Sometimes we play around with ingredients in salads eg. Just try a different dressing (like this one) on a simple green salad rather than adding the bean &/or pea sprouts etc. It all depends on what we have in fridge + how our time is going…life is still busy now retired!…usually with what we choose to do rather than what we’re paid to do!…although therapies + medical appointments take up a lot more time as the body gets older! Good news is that I’ve improved a lot since spinal surgeries:)

Lentil salad with toasted cumin dressing P96

1 red onion (finely sliced); 1 tbsp white wine vinegar; 4 cups mixed bean sprouts; 4 cups spinach leaves (seems like a lot?); 1 fresh red chilli (seeds removed and finely sliced); 8 cherry tomatoes, cut in half; 2 tablespoon chopped coriander (cilantro); 1 tablespoon roughly chopped mint leaves; seeds of 1 pomegranate; 2 tbsp olive oil; 1 tsp spicy brown mustard; 1 tsp cumin seeds (toasted); 1 tsp honey; juice of 1 lemon or lime (I prefer lime if in season); S&P.

Easy Method!…

Mix red onion and white wine vinegar together in a glass bowl. Set aside while you prepare other ingredients.

Toss sprouted lentils with the spinach, chilli, tomatoes, coriander, mint and pomegranate seeds in a large bowl. Add onions and mix well.

Make the dressing by whisking remaining ingredients together. Pour over the salad, toss to combine.


Balti baked squash (butternut pumpkin) with feta, tomato and mint; Corn Fritters; Caraway glazed carrots (P142); Crunchy roast cauliflower and broccoli (P145); Cumin roast potatoes (146); Mixed herb salad with honey pecan dressing; Paneer & roast beet salad; Tadka Dhal P154...Prep time just 10 min she says!; Classic Roti (P144)…

Anjali talks about her fond memories of making Roti with her mother and grandmother so I plan on doing that soon with our grandkids! I’m sure there are some short videos on the Net that might make the experience a bit more interesting too? I’ll check that out later but in the meantime here’s the simple ingredients needed for Roti…

2 cups whole-wheat flour (chapati atta) plus extra for dusting; 2 tbsp vegetable oil; salt; butter (optional)

Here’s another of our favourite chef’s books – Rick Stein: more on that over Easter I hope including a recipe for Egg Molee (photo below) – Whole Eggs in Coconut Masala P104.

Rick Stein owns a restaurant near our holiday house in Mollymook Beach; however, we only go there very occasionally in the evening as it’s very expensive; we more often go to Literary lunches at his restaurant – which are sometimes on a Wednesday and have a set menu so a bit more affordable.

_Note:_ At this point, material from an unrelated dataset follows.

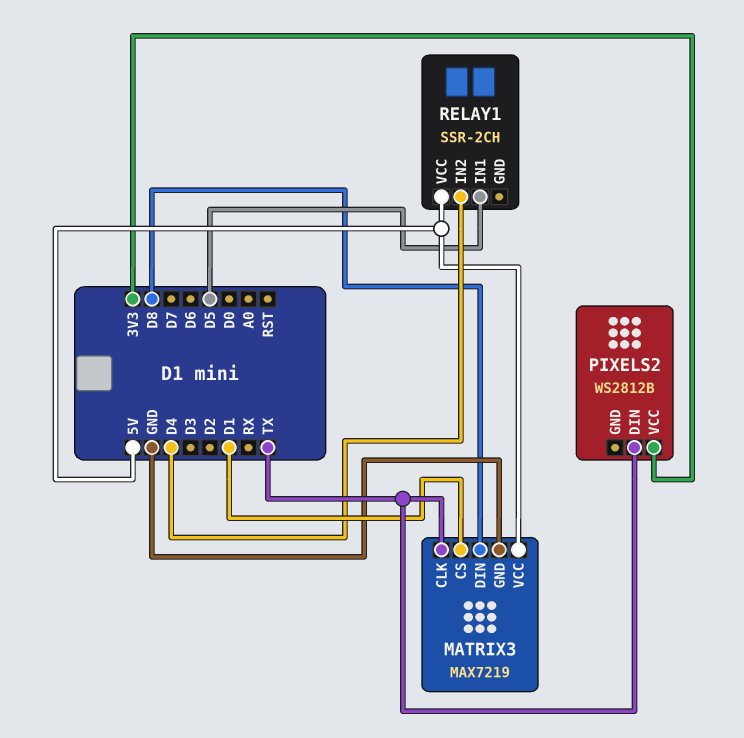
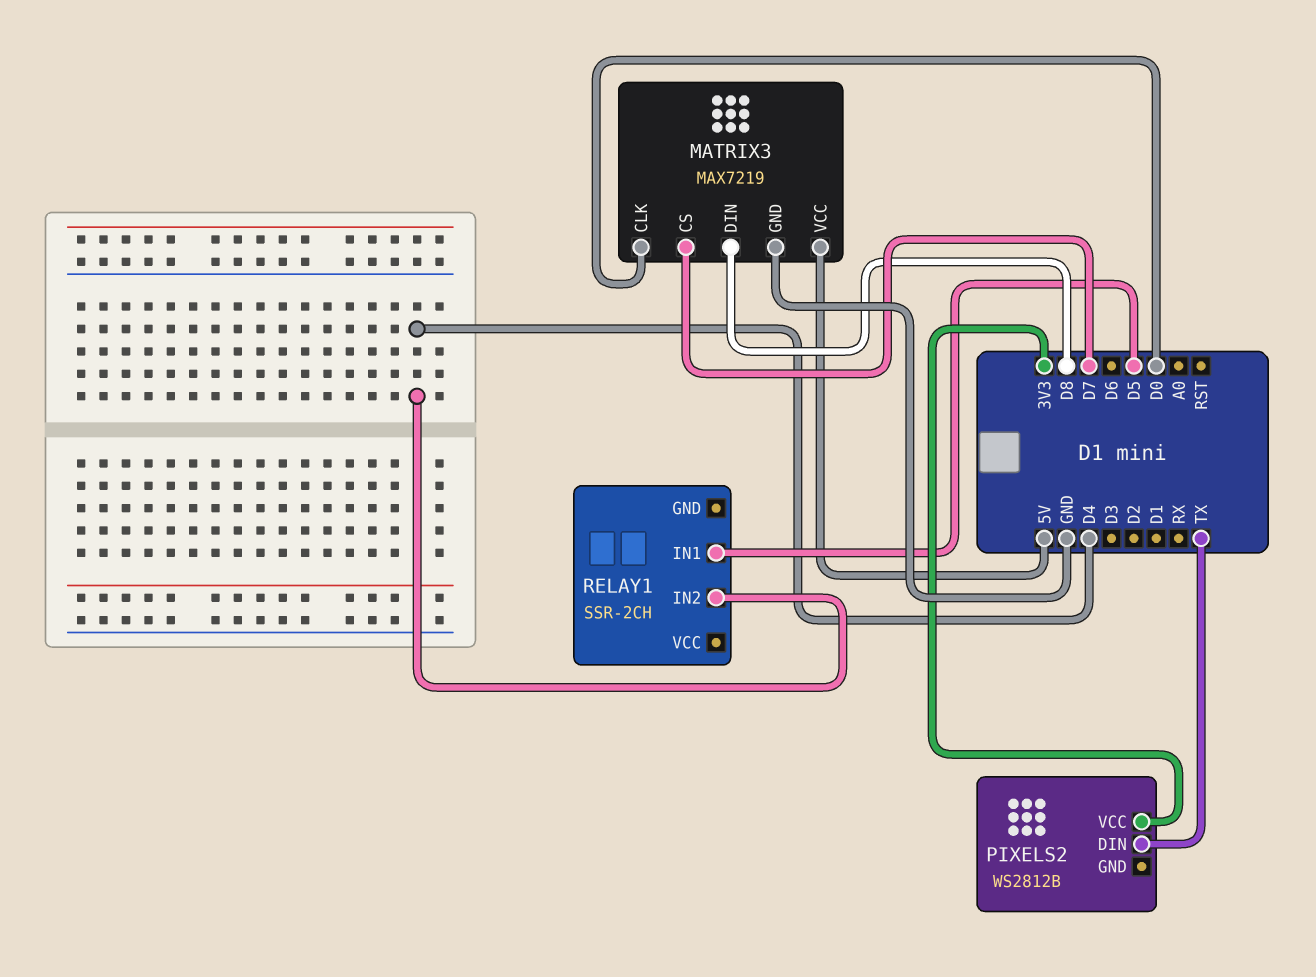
MATRIX3 pin CLK: TX -> D0
MATRIX3 pin CS: D1 -> D7
RELAY1 pin VCC: 5V -> none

They’re very popular (often great speakers and delicious food!) so worth booking well in advance. A restaurant we do go to often is Tallwood in Mollymook, especially on a Monday night as they usually have Chef’s Choice set menu…which is basically a “mystery menu” – although you can ask for all the details as soon as you sit down! The head chef has worked and travelled widely and is particularly great with Asian, Indian and Middle Eastern spices – beautiful food!…we’re going tonight!

Happy travels everyone but if not travelling, happy eating!